◆ **THE PROBLEM**:
From the listing below, retype exactly the line holding "VANILLA SPONGE CAKE LAYERED WITH", the line holding "To remove or", and the lines between them; skip everything else.
===== THE DATA
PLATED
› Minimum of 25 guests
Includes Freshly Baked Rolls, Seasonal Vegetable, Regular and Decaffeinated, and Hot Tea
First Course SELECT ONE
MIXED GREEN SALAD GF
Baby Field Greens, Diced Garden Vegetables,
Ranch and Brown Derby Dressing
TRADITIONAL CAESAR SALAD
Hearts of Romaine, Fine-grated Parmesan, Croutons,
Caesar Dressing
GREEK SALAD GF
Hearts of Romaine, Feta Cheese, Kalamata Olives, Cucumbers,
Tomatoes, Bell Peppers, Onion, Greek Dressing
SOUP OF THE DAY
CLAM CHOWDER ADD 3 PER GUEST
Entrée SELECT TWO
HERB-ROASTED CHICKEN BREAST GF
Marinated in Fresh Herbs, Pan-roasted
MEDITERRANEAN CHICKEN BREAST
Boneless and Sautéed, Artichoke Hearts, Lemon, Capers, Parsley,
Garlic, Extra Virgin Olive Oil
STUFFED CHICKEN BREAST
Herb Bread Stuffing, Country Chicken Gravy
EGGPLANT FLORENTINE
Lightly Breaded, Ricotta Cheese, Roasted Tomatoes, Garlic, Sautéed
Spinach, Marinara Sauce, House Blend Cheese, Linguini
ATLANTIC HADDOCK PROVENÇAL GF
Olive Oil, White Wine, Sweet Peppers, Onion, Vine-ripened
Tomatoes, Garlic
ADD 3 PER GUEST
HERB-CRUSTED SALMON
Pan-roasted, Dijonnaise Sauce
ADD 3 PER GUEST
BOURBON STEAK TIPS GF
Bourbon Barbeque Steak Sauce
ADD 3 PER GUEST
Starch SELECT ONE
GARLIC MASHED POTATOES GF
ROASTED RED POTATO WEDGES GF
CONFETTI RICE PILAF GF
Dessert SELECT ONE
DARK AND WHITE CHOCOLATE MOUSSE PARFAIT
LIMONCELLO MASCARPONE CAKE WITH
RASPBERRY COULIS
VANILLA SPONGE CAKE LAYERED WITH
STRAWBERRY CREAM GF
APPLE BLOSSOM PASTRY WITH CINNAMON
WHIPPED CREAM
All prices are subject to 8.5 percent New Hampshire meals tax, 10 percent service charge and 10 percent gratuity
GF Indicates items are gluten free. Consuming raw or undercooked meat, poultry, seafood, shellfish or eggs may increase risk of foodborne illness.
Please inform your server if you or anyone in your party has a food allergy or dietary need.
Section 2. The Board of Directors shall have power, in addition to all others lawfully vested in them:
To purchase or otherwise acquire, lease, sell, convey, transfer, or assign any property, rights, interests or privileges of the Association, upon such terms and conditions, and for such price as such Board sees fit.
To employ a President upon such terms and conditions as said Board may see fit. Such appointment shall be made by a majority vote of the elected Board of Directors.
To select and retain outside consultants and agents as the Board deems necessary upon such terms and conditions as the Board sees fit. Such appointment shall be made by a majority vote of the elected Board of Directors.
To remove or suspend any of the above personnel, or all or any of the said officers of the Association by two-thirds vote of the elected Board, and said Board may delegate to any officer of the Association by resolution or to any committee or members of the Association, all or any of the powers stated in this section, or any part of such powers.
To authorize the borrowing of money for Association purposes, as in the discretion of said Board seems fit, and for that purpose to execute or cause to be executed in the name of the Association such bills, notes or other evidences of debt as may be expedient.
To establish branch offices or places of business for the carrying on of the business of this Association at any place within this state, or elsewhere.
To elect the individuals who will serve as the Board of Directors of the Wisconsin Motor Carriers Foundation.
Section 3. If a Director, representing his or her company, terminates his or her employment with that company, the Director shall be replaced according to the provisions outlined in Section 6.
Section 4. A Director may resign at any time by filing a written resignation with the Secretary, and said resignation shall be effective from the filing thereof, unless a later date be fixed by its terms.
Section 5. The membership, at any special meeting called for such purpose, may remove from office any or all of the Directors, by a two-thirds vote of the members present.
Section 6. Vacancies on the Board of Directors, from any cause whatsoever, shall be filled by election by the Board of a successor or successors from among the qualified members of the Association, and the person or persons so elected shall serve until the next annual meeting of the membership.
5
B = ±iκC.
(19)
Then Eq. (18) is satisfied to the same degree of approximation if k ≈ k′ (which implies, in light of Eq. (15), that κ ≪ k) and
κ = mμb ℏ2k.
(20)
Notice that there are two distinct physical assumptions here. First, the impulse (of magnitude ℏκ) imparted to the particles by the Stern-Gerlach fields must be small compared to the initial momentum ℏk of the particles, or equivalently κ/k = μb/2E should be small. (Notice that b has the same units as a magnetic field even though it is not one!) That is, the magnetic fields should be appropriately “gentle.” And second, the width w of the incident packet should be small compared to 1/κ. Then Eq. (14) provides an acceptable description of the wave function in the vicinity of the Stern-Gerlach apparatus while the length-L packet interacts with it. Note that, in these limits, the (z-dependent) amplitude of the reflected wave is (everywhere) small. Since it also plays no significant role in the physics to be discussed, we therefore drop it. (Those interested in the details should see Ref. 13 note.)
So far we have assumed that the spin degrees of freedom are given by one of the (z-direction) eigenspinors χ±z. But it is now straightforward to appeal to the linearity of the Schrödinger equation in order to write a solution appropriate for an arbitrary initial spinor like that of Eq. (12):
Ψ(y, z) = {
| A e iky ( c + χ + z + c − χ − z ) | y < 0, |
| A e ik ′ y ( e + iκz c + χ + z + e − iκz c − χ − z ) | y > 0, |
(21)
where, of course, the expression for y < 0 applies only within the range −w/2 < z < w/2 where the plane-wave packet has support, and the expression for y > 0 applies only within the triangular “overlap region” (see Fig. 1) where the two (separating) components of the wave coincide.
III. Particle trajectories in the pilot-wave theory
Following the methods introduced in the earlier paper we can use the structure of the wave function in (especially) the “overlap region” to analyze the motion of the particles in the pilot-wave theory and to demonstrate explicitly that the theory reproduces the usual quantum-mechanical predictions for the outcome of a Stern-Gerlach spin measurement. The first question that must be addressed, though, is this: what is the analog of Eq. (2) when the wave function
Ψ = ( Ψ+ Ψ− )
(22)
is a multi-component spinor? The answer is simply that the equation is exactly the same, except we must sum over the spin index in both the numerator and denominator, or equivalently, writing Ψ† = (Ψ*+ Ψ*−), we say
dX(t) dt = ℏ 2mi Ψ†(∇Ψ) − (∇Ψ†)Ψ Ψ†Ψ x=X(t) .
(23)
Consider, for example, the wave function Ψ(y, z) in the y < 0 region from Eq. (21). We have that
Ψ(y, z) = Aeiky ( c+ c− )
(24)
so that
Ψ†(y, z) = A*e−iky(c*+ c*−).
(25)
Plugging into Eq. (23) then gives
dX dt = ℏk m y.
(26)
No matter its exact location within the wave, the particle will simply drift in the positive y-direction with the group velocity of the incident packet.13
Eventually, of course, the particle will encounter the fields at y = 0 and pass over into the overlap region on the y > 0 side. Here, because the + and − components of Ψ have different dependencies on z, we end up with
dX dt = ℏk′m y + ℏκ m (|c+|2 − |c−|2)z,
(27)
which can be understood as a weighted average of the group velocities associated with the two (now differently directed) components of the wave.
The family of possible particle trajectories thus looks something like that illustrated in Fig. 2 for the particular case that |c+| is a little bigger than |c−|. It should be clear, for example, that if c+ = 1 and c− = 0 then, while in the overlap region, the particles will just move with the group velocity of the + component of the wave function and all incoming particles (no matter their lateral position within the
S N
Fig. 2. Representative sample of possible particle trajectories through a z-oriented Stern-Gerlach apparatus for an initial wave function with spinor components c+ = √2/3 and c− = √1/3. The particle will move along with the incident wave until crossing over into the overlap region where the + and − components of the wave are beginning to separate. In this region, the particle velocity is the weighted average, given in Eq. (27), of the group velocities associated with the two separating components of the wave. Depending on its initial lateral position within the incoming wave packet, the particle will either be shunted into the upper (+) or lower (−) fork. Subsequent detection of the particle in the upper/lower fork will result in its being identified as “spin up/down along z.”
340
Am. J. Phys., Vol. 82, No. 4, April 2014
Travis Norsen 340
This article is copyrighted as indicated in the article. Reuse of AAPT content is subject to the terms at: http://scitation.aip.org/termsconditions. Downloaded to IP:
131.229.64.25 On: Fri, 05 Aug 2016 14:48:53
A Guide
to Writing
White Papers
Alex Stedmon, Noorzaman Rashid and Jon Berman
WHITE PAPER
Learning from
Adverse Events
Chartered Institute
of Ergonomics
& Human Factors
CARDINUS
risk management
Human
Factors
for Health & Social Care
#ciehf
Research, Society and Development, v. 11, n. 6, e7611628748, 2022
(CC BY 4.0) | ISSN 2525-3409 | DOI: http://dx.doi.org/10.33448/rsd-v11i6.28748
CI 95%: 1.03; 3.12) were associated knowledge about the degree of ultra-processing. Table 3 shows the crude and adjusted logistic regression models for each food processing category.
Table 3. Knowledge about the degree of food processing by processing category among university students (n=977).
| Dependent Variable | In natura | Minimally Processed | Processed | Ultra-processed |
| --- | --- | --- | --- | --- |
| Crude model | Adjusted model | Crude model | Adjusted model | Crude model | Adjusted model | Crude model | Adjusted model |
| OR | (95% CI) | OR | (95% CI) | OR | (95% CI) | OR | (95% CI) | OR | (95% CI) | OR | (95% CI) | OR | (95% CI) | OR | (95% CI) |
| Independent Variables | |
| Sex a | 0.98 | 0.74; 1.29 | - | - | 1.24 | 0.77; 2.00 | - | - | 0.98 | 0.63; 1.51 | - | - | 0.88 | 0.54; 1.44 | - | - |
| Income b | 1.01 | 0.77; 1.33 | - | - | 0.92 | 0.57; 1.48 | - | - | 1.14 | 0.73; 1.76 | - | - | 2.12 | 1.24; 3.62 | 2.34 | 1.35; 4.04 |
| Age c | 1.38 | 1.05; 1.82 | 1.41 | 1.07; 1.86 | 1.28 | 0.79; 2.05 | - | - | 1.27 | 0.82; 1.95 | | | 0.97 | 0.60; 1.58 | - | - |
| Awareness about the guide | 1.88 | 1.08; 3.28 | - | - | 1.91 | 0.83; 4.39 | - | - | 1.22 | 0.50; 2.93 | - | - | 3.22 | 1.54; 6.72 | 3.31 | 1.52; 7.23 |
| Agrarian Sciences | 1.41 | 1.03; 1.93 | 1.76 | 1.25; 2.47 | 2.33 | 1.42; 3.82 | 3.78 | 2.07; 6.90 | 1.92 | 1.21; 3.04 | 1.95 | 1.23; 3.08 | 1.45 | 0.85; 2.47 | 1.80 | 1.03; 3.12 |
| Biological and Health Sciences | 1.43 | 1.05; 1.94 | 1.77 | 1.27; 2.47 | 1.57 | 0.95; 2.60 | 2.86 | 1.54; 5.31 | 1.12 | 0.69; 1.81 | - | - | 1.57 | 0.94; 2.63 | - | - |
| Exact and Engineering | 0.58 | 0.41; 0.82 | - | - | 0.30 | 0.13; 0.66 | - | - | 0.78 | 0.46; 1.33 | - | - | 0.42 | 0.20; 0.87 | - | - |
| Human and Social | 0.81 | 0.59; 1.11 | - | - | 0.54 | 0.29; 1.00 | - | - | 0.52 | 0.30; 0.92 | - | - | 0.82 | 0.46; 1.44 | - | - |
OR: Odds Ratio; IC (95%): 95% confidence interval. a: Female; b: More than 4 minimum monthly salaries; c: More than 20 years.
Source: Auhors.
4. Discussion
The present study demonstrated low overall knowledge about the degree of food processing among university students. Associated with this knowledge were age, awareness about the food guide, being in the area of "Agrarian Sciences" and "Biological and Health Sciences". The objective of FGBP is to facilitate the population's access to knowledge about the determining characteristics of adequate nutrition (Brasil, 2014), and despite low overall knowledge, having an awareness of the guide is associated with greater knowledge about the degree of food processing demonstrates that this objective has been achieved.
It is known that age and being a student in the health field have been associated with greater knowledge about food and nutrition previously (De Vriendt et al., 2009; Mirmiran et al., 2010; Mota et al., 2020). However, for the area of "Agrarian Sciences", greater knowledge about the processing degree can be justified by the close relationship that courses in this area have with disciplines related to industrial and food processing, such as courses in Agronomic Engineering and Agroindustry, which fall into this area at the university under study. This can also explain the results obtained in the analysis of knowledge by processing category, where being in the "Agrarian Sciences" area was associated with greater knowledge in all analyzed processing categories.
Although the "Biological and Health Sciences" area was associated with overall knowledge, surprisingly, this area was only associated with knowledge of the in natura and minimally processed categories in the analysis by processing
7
==========
◆ **EXPECTED ANSWER**:
VANILLA SPONGE CAKE LAYERED WITH
STRAWBERRY CREAM GF
APPLE BLOSSOM PASTRY WITH CINNAMON
WHIPPED CREAM
All prices are subject to 8.5 percent New Hampshire meals tax, 10 percent service charge and 10 percent gratuity
GF Indicates items are gluten free. Consuming raw or undercooked meat, poultry, seafood, shellfish or eggs may increase risk of foodborne illness.
Please inform your server if you or anyone in your party has a food allergy or dietary need.
Section 2. The Board of Directors shall have power, in addition to all others lawfully vested in them:
To purchase or otherwise acquire, lease, sell, convey, transfer, or assign any property, rights, interests or privileges of the Association, upon such terms and conditions, and for such price as such Board sees fit.
To employ a President upon such terms and conditions as said Board may see fit. Such appointment shall be made by a majority vote of the elected Board of Directors.
To select and retain outside consultants and agents as the Board deems necessary upon such terms and conditions as the Board sees fit. Such appointment shall be made by a majority vote of the elected Board of Directors.
To remove or suspend any of the above personnel, or all or any of the said officers of the Association by two-thirds vote of the elected Board, and said Board may delegate to any officer of the Association by resolution or to any committee or members of the Association, all or any of the powers stated in this section, or any part of such powers.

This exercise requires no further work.